- Assignment
Continue the personal question-and-answer post below, picking up right after its last sentence.

- Reading text
####################

    Logically, I'd say yes - my sense of attraction and sexuality comes from a place of being about a person rather than gender identity or even gendered equipment. However, emotionally, I couldn't be sure.
    I have to admit, for most of my life, I have found transvestites/drag queens/kings to make me intensely uncomfortable. I like men to be men and women to be women, even if their behaviors may blur the lines. Even RuPaul. But it's become easier and I'm not sure why. I credit "Eda Bagel" and "Black Britney" for helping to change my view, as they are truly stunning when they appear, as well as funny, smart, and talented -- I don't think about what may really be going on underneath the clothes. I find myself accepting whatever I see in front of me.
    But this is still a different situation than expecting one thing and finding another, or how I would feel about it if I were confronted with the situation. I have known only one transsexual personally, and she was a very nice person -- but I don't think it could have gone further. I just wasn't attracted.

    Who would you do - Freddy Mercury or Kurt Cobain? 
    Kurt Cobain. Both because we were contemporaries when he was alive, and because I just thought he was amazing on so many levels. Oh, and I thought he was hot. :-P
    Of course, given that both Freddy and Kurt are now long deceased, they'd both be a bit... gamy.

    If you're expecting guests, what item are you sure to hide? 
    I don't think there is anything. I mean, I like things to be as neat and tidy as possible, but there is nothing I can think of that I feel a need to hide.

    Where is the strangest place you've met a romantic partner?
    I once met a future date while on another date with someone else. That might have been the weirdest situation. I didn't do anything inappropriate, but we did exchange numbers while my date was in the restroom.
    It's a long story - but I absolutely did the right thing and have no regrets, and my second date was way better than my first one.

    If you were a fairy tale, what fairy tale would they be?
    I think Beauty and the Beast.

    To whom do you owe an apology?
    Oh geez. Probably a lot of people.
    The person that stands out the most in my mind, who I think about most often, is someone I knew from the ages of 11 to 18. We had four or more classes together every year during this time period. I don't know that I was ever mean to him or anything - I always considered him a friend - but I never made any great effort to get to know him better than I did. Not in seven years. Sometimes that happens, and I know that - we all gravitate toward people for different reasons and at different times, but I have always felt that I owed him something more than what effort I gave him. He had other close friends and I doubt he even noticed what I was doing, but it is something I think about and wish I could change.

####################

- Supplied entries
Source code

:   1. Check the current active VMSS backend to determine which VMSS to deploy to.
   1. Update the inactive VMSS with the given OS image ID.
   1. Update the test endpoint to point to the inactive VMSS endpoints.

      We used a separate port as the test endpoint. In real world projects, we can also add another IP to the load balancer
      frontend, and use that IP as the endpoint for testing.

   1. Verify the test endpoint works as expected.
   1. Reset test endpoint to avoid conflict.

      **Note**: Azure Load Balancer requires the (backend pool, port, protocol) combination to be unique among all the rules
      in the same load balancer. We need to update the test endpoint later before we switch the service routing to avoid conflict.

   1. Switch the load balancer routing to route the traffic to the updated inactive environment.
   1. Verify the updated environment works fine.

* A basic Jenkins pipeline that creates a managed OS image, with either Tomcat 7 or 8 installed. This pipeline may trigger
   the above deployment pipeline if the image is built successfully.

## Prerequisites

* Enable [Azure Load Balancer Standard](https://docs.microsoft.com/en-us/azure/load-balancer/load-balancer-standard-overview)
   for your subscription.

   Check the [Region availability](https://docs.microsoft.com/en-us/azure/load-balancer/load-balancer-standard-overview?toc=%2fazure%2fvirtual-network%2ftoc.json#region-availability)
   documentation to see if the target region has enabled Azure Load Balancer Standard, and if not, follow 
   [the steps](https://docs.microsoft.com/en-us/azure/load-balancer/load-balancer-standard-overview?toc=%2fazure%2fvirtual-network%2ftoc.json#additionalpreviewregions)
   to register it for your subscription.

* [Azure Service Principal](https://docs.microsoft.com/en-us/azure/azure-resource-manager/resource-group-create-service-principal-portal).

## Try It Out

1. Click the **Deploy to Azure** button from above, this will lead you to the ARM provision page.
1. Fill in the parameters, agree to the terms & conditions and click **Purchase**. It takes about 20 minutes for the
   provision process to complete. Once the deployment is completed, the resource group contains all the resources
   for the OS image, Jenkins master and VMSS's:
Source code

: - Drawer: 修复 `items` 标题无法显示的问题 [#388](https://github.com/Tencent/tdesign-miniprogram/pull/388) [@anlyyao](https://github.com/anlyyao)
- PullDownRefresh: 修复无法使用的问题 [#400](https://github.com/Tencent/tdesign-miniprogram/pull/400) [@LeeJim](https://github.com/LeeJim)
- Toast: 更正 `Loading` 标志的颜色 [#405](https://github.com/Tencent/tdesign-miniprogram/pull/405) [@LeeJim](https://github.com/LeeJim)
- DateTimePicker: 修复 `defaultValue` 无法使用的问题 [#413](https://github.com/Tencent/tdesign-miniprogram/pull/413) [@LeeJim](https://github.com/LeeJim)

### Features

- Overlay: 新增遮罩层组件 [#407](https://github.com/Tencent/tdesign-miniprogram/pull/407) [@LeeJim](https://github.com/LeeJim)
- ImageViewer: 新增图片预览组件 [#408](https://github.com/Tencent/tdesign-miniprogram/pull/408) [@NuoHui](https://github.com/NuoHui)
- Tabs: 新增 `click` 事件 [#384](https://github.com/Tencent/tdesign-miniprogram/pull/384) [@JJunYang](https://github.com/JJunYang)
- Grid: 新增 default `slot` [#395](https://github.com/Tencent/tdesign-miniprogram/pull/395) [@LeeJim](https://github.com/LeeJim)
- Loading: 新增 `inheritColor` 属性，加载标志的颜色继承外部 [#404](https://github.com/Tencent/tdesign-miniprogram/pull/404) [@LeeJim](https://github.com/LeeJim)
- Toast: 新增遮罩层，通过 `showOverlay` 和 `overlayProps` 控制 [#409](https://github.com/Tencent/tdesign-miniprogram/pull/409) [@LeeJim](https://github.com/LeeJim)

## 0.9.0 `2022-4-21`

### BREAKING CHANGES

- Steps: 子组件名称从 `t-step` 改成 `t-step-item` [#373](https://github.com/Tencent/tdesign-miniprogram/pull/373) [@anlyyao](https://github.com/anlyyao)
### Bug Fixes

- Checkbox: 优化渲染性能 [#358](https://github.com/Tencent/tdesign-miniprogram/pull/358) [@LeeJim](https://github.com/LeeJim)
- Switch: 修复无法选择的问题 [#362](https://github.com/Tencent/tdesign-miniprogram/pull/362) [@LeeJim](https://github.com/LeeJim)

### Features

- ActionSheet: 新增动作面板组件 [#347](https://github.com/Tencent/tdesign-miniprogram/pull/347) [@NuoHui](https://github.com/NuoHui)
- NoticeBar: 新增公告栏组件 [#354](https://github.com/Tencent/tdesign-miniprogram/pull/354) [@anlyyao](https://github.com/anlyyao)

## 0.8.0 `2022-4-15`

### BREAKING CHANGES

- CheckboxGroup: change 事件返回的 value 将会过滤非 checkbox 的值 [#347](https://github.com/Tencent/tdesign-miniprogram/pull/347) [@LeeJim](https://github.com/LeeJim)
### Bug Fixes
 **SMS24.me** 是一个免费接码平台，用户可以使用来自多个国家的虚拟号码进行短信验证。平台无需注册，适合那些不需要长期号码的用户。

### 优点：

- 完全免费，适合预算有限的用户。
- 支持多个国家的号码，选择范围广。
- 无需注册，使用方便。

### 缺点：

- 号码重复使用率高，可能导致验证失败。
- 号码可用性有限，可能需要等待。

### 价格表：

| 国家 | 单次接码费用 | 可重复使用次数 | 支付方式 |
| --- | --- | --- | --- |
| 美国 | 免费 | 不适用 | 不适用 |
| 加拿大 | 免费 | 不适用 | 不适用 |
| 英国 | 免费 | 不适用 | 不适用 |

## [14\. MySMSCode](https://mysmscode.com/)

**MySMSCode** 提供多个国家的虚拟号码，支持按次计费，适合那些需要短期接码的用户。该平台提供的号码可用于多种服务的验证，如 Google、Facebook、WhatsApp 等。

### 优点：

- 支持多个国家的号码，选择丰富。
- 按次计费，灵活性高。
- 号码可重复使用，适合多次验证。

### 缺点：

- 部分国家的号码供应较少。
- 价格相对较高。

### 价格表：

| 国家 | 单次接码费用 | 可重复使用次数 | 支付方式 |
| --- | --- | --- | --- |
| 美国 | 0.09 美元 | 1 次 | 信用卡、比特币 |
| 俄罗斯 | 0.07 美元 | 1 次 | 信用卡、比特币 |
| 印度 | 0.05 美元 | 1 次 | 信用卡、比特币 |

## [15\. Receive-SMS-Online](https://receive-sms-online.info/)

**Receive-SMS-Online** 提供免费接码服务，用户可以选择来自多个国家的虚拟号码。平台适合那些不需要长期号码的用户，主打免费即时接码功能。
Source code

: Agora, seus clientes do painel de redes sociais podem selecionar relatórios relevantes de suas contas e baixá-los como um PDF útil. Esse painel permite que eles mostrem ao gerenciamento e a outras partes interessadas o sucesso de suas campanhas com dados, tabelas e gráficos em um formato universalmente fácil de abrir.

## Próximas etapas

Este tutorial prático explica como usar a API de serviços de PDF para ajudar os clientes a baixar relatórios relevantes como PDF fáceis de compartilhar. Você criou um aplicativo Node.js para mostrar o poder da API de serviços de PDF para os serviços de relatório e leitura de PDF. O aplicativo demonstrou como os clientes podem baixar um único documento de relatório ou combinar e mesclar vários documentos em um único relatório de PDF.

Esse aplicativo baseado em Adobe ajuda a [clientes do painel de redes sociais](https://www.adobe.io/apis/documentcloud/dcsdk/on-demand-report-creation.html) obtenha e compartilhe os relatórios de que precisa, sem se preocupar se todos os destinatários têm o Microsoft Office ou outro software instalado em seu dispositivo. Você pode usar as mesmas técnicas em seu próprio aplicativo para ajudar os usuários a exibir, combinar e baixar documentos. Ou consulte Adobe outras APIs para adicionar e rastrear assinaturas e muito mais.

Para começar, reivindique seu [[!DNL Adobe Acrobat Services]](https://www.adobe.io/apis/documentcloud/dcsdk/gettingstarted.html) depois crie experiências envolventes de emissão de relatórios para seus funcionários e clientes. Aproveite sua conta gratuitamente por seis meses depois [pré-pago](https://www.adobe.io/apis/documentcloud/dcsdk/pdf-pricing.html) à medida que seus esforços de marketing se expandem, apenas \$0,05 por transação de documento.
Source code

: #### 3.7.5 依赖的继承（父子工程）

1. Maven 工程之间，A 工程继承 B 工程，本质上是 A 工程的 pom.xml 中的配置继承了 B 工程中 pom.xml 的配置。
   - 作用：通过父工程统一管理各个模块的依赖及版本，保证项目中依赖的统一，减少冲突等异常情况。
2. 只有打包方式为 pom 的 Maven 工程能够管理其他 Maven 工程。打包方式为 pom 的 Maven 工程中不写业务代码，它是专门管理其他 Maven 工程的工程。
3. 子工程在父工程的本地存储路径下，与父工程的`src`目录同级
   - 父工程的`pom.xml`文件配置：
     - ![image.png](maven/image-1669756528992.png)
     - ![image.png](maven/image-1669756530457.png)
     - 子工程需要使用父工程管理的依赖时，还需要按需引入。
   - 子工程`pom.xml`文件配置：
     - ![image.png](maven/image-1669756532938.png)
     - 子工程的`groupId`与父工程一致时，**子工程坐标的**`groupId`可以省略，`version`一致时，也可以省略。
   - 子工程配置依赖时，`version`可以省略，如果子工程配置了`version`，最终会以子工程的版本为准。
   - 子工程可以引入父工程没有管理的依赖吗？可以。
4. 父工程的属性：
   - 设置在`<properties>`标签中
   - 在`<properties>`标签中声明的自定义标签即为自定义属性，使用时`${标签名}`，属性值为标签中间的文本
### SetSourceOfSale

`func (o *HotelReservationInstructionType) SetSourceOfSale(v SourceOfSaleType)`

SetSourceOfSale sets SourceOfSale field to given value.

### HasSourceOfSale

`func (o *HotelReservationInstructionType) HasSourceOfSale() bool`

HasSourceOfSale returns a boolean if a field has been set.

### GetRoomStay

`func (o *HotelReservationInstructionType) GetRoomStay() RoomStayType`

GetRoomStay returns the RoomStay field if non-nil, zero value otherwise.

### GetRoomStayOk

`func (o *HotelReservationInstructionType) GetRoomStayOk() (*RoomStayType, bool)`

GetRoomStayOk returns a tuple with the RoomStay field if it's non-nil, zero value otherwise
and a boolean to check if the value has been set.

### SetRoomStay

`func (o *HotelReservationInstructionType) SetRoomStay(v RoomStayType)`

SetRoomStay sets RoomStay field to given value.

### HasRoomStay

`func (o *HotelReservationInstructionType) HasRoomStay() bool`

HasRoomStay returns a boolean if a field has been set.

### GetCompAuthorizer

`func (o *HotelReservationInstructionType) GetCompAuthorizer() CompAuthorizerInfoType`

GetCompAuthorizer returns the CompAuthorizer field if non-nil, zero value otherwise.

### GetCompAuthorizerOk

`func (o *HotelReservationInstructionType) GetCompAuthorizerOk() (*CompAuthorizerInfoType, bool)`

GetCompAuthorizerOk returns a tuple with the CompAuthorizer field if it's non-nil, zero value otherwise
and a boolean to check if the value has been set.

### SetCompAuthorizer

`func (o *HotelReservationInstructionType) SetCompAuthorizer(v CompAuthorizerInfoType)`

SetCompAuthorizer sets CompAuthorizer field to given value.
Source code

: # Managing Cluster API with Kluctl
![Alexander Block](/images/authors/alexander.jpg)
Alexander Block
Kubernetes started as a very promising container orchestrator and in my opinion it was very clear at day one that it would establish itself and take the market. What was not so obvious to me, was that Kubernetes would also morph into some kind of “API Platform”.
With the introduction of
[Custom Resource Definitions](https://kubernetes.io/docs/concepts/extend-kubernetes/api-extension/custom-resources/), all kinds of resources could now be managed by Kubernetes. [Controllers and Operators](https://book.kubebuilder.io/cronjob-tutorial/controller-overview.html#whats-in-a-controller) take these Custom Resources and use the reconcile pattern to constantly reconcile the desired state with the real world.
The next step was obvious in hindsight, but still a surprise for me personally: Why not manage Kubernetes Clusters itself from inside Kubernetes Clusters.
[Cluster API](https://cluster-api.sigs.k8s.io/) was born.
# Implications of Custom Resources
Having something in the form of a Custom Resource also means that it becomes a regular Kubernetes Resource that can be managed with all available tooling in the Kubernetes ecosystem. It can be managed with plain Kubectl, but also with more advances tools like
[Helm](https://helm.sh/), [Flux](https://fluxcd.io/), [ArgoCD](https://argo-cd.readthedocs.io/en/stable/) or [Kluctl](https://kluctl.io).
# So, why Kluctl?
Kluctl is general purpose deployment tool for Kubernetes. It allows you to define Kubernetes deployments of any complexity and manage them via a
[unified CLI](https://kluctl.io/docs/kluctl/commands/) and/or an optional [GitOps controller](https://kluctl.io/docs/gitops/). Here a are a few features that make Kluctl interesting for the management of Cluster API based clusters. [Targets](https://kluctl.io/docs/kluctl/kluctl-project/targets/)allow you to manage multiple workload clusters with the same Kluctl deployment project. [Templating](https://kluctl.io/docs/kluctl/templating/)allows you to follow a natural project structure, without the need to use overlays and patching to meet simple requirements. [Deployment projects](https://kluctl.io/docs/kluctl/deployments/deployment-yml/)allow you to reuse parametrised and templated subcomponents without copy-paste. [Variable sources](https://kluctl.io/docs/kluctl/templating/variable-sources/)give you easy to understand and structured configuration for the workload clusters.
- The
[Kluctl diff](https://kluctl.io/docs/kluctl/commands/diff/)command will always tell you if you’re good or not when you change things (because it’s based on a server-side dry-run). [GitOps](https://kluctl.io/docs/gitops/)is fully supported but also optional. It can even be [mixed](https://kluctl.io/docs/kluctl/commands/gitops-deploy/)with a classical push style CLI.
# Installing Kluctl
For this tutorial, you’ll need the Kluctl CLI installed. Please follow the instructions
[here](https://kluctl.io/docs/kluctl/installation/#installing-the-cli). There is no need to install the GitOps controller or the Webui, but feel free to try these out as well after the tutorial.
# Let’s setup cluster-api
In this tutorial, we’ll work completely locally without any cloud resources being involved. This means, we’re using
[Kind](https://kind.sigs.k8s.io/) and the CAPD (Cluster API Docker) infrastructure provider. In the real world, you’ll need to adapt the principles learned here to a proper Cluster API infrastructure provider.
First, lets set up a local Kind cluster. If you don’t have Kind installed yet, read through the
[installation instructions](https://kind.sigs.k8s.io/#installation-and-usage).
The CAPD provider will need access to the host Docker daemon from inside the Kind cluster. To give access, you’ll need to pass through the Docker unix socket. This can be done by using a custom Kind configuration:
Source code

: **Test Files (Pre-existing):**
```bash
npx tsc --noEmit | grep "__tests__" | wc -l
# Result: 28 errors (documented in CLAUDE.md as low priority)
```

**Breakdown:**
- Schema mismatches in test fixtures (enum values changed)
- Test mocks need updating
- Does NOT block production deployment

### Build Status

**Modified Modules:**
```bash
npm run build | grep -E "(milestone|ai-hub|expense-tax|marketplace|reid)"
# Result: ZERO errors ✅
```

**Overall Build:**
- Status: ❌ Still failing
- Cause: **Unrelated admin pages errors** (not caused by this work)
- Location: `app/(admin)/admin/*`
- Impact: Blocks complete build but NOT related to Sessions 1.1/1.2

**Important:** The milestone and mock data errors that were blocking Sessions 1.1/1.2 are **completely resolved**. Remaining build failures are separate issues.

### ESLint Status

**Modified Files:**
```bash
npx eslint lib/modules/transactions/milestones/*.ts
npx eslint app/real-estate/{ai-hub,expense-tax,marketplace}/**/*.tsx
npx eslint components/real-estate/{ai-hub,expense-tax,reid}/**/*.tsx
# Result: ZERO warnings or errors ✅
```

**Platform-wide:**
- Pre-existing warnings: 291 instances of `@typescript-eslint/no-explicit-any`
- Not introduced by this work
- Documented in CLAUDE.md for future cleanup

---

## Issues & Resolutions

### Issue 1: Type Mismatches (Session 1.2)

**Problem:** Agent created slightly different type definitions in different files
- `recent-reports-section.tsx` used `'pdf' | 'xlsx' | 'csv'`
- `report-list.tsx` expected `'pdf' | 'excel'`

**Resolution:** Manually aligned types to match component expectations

####################

- Answer box
    Who was the last person that impressed you?
    My sister. My sister just rocks.

    How do you feel about people who settle down with their first sexual partner?
    In this day and age - well, my whole life as a time period, really - I think it's a little sad. I think there are some couples that are "meant to be", perhaps, but I think there is always a nagging sense of what else might be out there. I think this is reflected in the number of people who wait to marry until later 20s or early 30s, so they have the chance to experience more and grow as people in terms of their own confidence and knowledge.
    I mean, I don't think it's necessary to be a slut to learn the ways of the world - not at all. But I think there is definitely a sense of security in play, that this one person who gave you sexual access might be the only person who would, or who will ever love you, or what-have-you. And if you do settle down with that one person and they are not open to, let's say, creativity, you are really kind of stuck. Similarly, if you are not with someone who demands that creativity and openness to change and evolution, you don't grow either.
    For myself, I'm glad I didn't settle down that way, even if there are relationships I wish never happened -- but it's also true that I wish that many of my non-sexual relationships didn't happen. I guess all of life is about learning, and from diversity of experience comes those lessons. If you prematurely limit yourself, I wonder how much experience or knowledge or understanding is truly possible.